Competition assays. CYP3A4-catalyzed formation of 6β-hydroxytestosterone in the presence of (A) wild-type b₅ and D58G/D65G double mutation or (B) wild-type b₅ and E48G/E49G double mutation. Reactions were conducted with a constant P450:POR molar ratio of 1:2 in the presence of constant wild-type b₅ and varying amounts of double mutation, or in the presence of constant double mutation and varying amounts of wild-type b₅. Competition experiments using b₅ mutations E48G (C) and E48G/E49G (D) show no inhibition by double mutation D58G/D65G. Error bars indicate means ± standard deviations of triplicate assays.
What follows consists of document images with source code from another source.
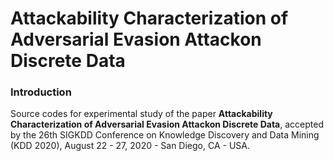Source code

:# Attackability Characterization of Adversarial Evasion Attackon Discrete Data

### Introduction

Source codes for experimental study of the paper **Attackability Characterization of Adversarial Evasion Attackon Discrete Data**, accepted by the 26th SIGKDD Conference on Knowledge Discovery and Data Mining (KDD 2020), August 22 - 27, 2020 - San Diego, CA - USA.

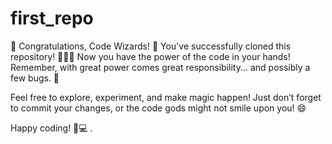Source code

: # first_repo

🎉 Congratulations, Code Wizards! 🎉
You've successfully cloned this repository! 🧙‍♂️✨ Now you have the power of the code in your hands! Remember, with great power comes great responsibility... and possibly a few bugs. 🐛

Feel free to explore, experiment, and make magic happen! Just don’t forget to commit your changes, or the code gods might not smile upon you! 😄

Happy coding! 🚀💻
.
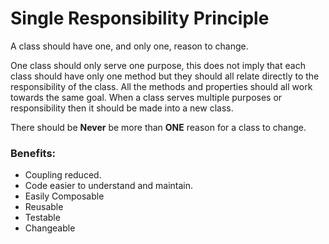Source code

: # Single Responsibility Principle

A class should have one, and only one, reason to change.

One class should only serve one purpose, this does not imply that each class should have only one method 
but they should all relate directly to the responsibility of the class. 
All the methods and properties should all work towards the same goal.
 When a class serves multiple purposes or responsibility then it should be made into a new class.

There should be **Never** be more than **ONE** reason for a class to change.
 
### Benefits:

* Coupling reduced.
* Code easier to understand and maintain.
* Easily Composable
* Reusable
* Testable
* Changeable


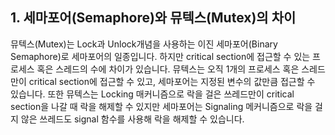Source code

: ## 1. 세마포어(Semaphore)와 뮤텍스(Mutex)의 차이
뮤텍스(Mutex)는 Lock과 Unlock개념을 사용하는 이진 세마포어(Binary Semaphore)로 세마포어의 일종입니다.
하지만 critical section에 접근할 수 있는 프로세스 혹은 스레드의 수에 차이가 있습니다.
뮤텍스는 오직 1개의 프로세스 혹은 스레드만이 critical section에 접근할 수 있고, 세마포어는 지정된 변수의 값만큼 접근할 수 있습니다.
또한 뮤텍스는 Locking 매커니즘으로 락을 걸은 쓰레드만이 critical section을 나갈 때 락을 해제할 수 있지만 세마포어는 Signaling 메커니즘으로 락을 걸지 않은 쓰레드도 signal 함수를 사용해 락을 해제할 수 있습니다.
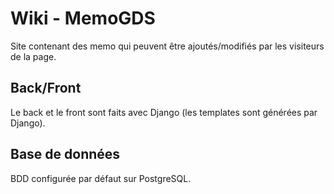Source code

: # Wiki - MemoGDS

Site contenant des memo qui peuvent être ajoutés/modifiés par les visiteurs de la page.

## Back/Front

Le back et le front sont faits avec Django (les templates sont générées par Django).

## Base de données

BDD configurée par défaut sur PostgreSQL.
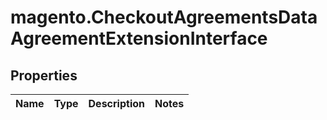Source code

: # magento.CheckoutAgreementsDataAgreementExtensionInterface

## Properties
Name | Type | Description | Notes
------------ | ------------- | ------------- | -------------


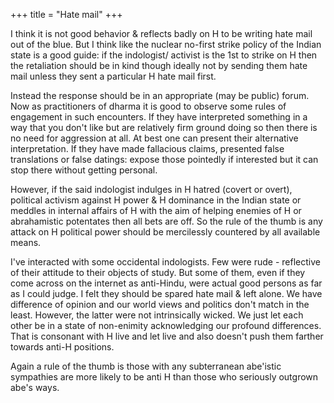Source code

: +++
title = "Hate mail"
+++

I think it is not good behavior & reflects badly on H to be writing hate mail out of the blue. But I think like the nuclear no-first strike policy of the Indian state is a good guide: if the indologist/ activist is the 1st to strike on H then the retaliation should be in kind though ideally not by sending them hate mail unless they sent a particular H hate mail first. 

Instead the response should be in an appropriate (may be public) forum. Now as practitioners of dharma it is good to observe some rules of engagement in such encounters. If they have interpreted something in a way that you don't like but are relatively firm ground doing so then there is no need for aggression at all. At best one can present their alternative interpretation. If they have made fallacious claims, presented false translations or false datings: expose those pointedly if interested but it can stop there without getting personal. 

However, if the said indologist indulges in H hatred (covert or overt), political activism against H power & H dominance in the Indian state or meddles in internal affairs of H with the aim of helping enemies of H or abrahamistic potentates then all bets are off. So the rule of the thumb is any attack on H political power should be mercilessly countered by all available means. 

I've interacted with some occidental indologists. Few were rude - reflective of their attitude to their objects of study. But some of them, even if they come across on the internet as anti-Hindu, were actual good persons as far as I could judge. I felt they should be spared hate mail & left alone. We have difference of opinion and our world views and politics don't match in the least. However, the latter were not intrinsically wicked. We just let each other be in a state of non-enimity acknowledging our profound differences. That is consonant with H live and let live and also doesn't push them farther towards anti-H positions. 

Again a rule of the thumb is those with any subterranean abe'istic sympathies are more likely to be anti H than those who seriously outgrown abe's ways.
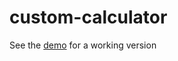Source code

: custom-calculator
==========

See the [demo](https://essoplerck.github.io/custom-calculator) for a working version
Due to low conversion, experiments for panels C and D used tracer [³H]-testosterone as in ref. 21.

FIGURE 6

Effect of phospholipids on b₅-stimulated catalysis of CYP3A4. Purified CYP3A4 (30 pmol) and POR were reconstituted with wild-type b₅ or mutations D58G/D65G and E48G/E49G in the presence of various phospholipids at a P450:POR:b₅ molar ratio of 1:2:3. Activities with reconstituted assays using two types of purified phosphatidyl choline (DLPC and DOPC) and three types of natural phospholipids (PC from porcine brain, containing fatty acyl groups 18:1 (33%), 16:0 (31%) and 18:0 (17%); PE from bovine brain, containing fatty acyl groups 18:1 (24%), 20:4 (19%) and 18:0 (16%); and PS from bovine brain, containing fatty acyl groups 18:0 (40%) and 18:1 (29%)) are shown. Incubations were carried out with 50 μM testosterone, and the formation of 6β-hydroxytestosterone was determined by HPLC analysis. Results are shown as the percentage activity compared to wild-type b₅ values in PC+PS (=100%), means ± standard deviations from triplicate determinations. In the absence of b₅, conversion to 6β-hydroxytestosterone is 0.4±0.1% under these conditions.

FIGURE 7

Immunoblot analysis of CYP3A4 and b₅ cross-linked with EDC, and the effect of phospholipid on the complex formation. Reactions were performed in 50 μmM potassium phosphate buffer pH 7.0, containing 2 μM CYP3A4, 20 μM b₅, 200 μM phospholipid, and 2 mM EDC. (A) CYP3A4 (50 kDa) and wild-type b₅ or mutations (16 kDa) incubated with PS or PC+PE (1:1) in the absence of presence of EDC (B) CYP3A4 and b₅ incubated with PC+PS (1:1) or DLPC in the absence of presence of EDC. (C) The immunoreactive bands corresponding to CYP3A4-b₅ (1:1) complex were quantified by densitometric scanning. The bar graphs show the relative densities of bands for two experiments expressed as a percentage of the condition with wild-type b₅. Mean ± standard error, **, p < 0.01.